TASK TO CARRY OUT:
Restate all entries word for word, minus pictures.

RECORDS FOR THIS TASK:
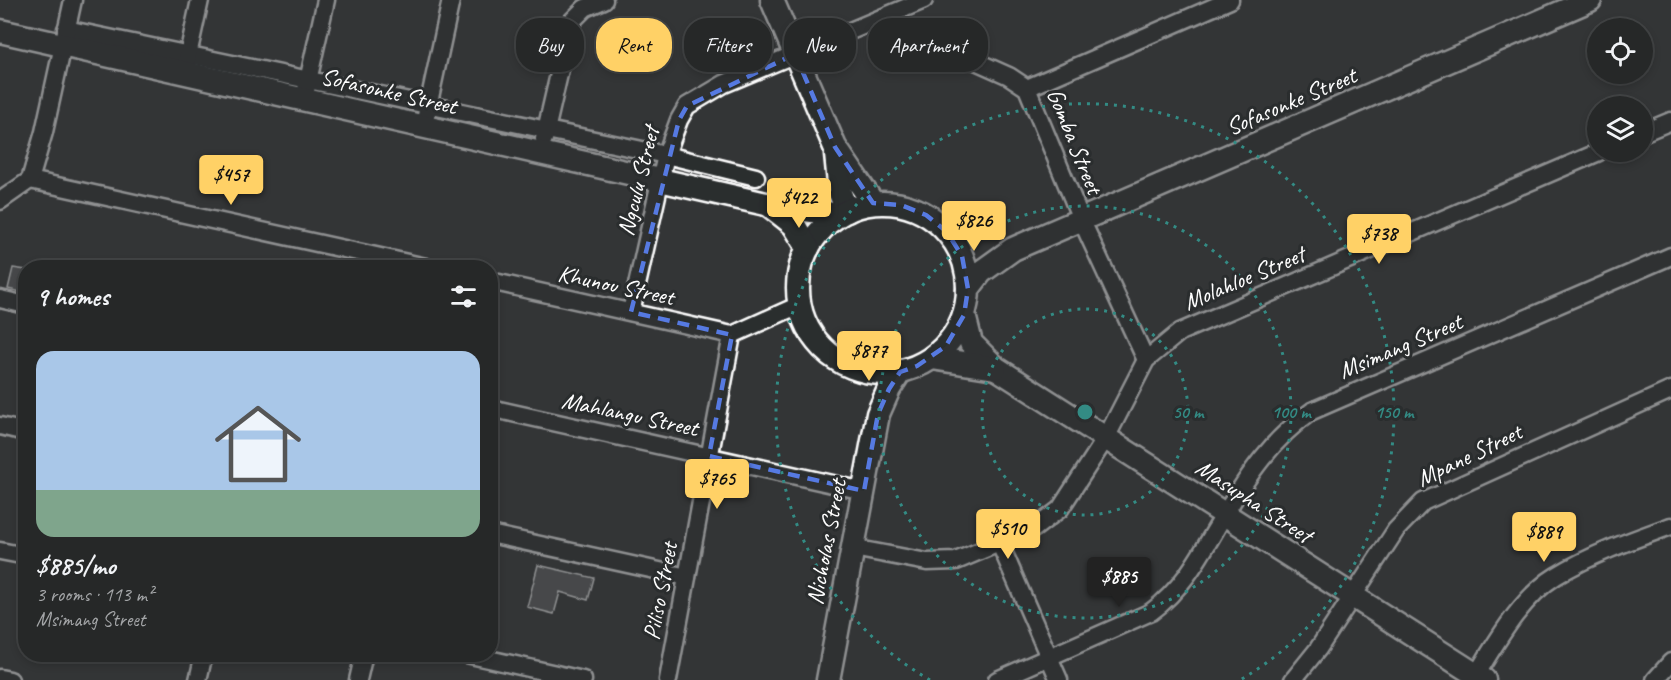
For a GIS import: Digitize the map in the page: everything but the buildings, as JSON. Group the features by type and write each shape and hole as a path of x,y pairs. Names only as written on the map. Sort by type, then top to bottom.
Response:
{"main road":[{"path":"772,0 784,28"},
{"name":"Sofasonke Street","path":"968,289 981,272 1013,249 1590,0"},
{"name":"Sofasonke Street","path":"0,31 65,37 307,89 426,116 541,153 766,204 843,213"},
{"path":"803,72 835,147 873,203"},
{"path":"835,147 843,213"},
{"name":"Sofasonke Street","path":"873,203 900,205 926,215 947,232 962,256 968,289 964,315 946,346 932,358 900,372 879,373 858,369 837,360 820,345 807,326 799,305 798,284 801,264 808,248 822,228 843,213 873,203"},
{"name":"Sofasonke Street","path":"766,204 794,225 808,248"},
{"name":"Sofasonke Street","path":"962,256 979,256 1013,249"},
{"name":"Masupha Street","path":"964,315 971,343 996,368 1477,678"},
{"name":"Masupha Street","path":"932,358 996,368"},
{"path":"858,369 878,414"},
{"name":"Nicholas Street","path":"828,680 878,414 900,372"}],"street":[{"path":"0,201 30,180 44,132 72,0"},
{"path":"186,63 200,0"},
{"path":"307,89 326,0"},
{"path":"451,0 426,116 546,130 666,155 756,177"},
{"path":"541,153 571,22 585,8 604,0"},
{"name":"Ngculu Street","path":"883,18 924,0"},
{"path":"1027,88 1230,0"},
{"name":"Ngculu Street","path":"631,312 666,155 679,120 687,106 724,84 784,59"},
{"name":"Gomba Street","path":"988,67 1009,76 1027,88 1081,219 1146,360"},
{"path":"1653,128 1671,121"},
{"name":"Molahloe Street","path":"1146,360 1180,332 1587,157"},
{"path":"30,180 394,260"},
{"name":"Msimang Street","path":"997,680 1151,612 1165,602 1178,589 1269,448 1287,429 1312,411 1671,256"},
{"name":"Khunou Street","path":"498,283 732,335"},
{"path":"0,299 18,302"},
{"path":"732,335 799,305"},
{"name":"Piliso Street","path":"668,680 732,335"},
{"path":"853,548 942,563 956,561 1035,528 1060,508 1106,438 1146,360"},
{"name":"Mpane Street","path":"1293,680 1301,673 1396,530 1423,502 1671,390"},
{"name":"Mahlangu Street","path":"498,410 864,490"},
{"path":"0,426 18,430"},
{"path":"1477,678 1523,607 1556,576 1608,549 1671,526"},
{"path":"498,536 687,577"},
{"path":"1000,544 1059,680"},
{"path":"0,551 18,554"},
{"path":"498,661 583,680"},
{"path":"198,680 202,662"},
{"path":"358,680 362,662"},
{"path":"1655,680 1671,662"},
{"path":"0,678 10,680"}],"highlighted area":[{"path":"795,54 835,147 873,203 901,205 926,215 947,232 962,256 968,289 964,315 946,346 917,366 900,372 889,389 878,414 864,491 709,456 732,335 631,312 679,120 687,106"}]}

OUTPUT FOR THIS TASK:
For a GIS import: Digitize the map in the page: everything but the buildings, as JSON. Group the features by type and write each shape and hole as a path of x,y pairs. Names only as written on the map. Sort by type, then top to bottom.
Response:
{"main road":[{"path":"772,0 784,28"},
{"name":"Sofasonke Street","path":"968,289 981,272 1013,249 1590,0"},
{"name":"Sofasonke Street","path":"0,31 65,37 307,89 426,116 541,153 766,204 843,213"},
{"path":"803,72 835,147 873,203"},
{"path":"835,147 843,213"},
{"name":"Sofasonke Street","path":"873,203 900,205 926,215 947,232 962,256 968,289 964,315 946,346 932,358 900,372 879,373 858,369 837,360 820,345 807,326 799,305 798,284 801,264 808,248 822,228 843,213 873,203"},
{"name":"Sofasonke Street","path":"766,204 794,225 808,248"},
{"name":"Sofasonke Street","path":"962,256 979,256 1013,249"},
{"name":"Masupha Street","path":"964,315 971,343 996,368 1477,678"},
{"name":"Masupha Street","path":"932,358 996,368"},
{"path":"858,369 878,414"},
{"name":"Nicholas Street","path":"828,680 878,414 900,372"}],"street":[{"path":"0,201 30,180 44,132 72,0"},
{"path":"186,63 200,0"},
{"path":"307,89 326,0"},
{"path":"451,0 426,116 546,130 666,155 756,177"},
{"path":"541,153 571,22 585,8 604,0"},
{"name":"Ngculu Street","path":"883,18 924,0"},
{"path":"1027,88 1230,0"},
{"name":"Ngculu Street","path":"631,312 666,155 679,120 687,106 724,84 784,59"},
{"name":"Gomba Street","path":"988,67 1009,76 1027,88 1081,219 1146,360"},
{"path":"1653,128 1671,121"},
{"name":"Molahloe Street","path":"1146,360 1180,332 1587,157"},
{"path":"30,180 394,260"},
{"name":"Msimang Street","path":"997,680 1151,612 1165,602 1178,589 1269,448 1287,429 1312,411 1671,256"},
{"name":"Khunou Street","path":"498,283 732,335"},
{"path":"0,299 18,302"},
{"path":"732,335 799,305"},
{"name":"Piliso Street","path":"668,680 732,335"},
{"path":"853,548 942,563 956,561 1035,528 1060,508 1106,438 1146,360"},
{"name":"Mpane Street","path":"1293,680 1301,673 1396,530 1423,502 1671,390"},
{"name":"Mahlangu Street","path":"498,410 864,490"},
{"path":"0,426 18,430"},
{"path":"1477,678 1523,607 1556,576 1608,549 1671,526"},
{"path":"498,536 687,577"},
{"path":"1000,544 1059,680"},
{"path":"0,551 18,554"},
{"path":"498,661 583,680"},
{"path":"198,680 202,662"},
{"path":"358,680 362,662"},
{"path":"1655,680 1671,662"},
{"path":"0,678 10,680"}],"highlighted area":[{"path":"795,54 835,147 873,203 901,205 926,215 947,232 962,256 968,289 964,315 946,346 917,366 900,372 889,389 878,414 864,491 709,456 732,335 631,312 679,120 687,106"}]}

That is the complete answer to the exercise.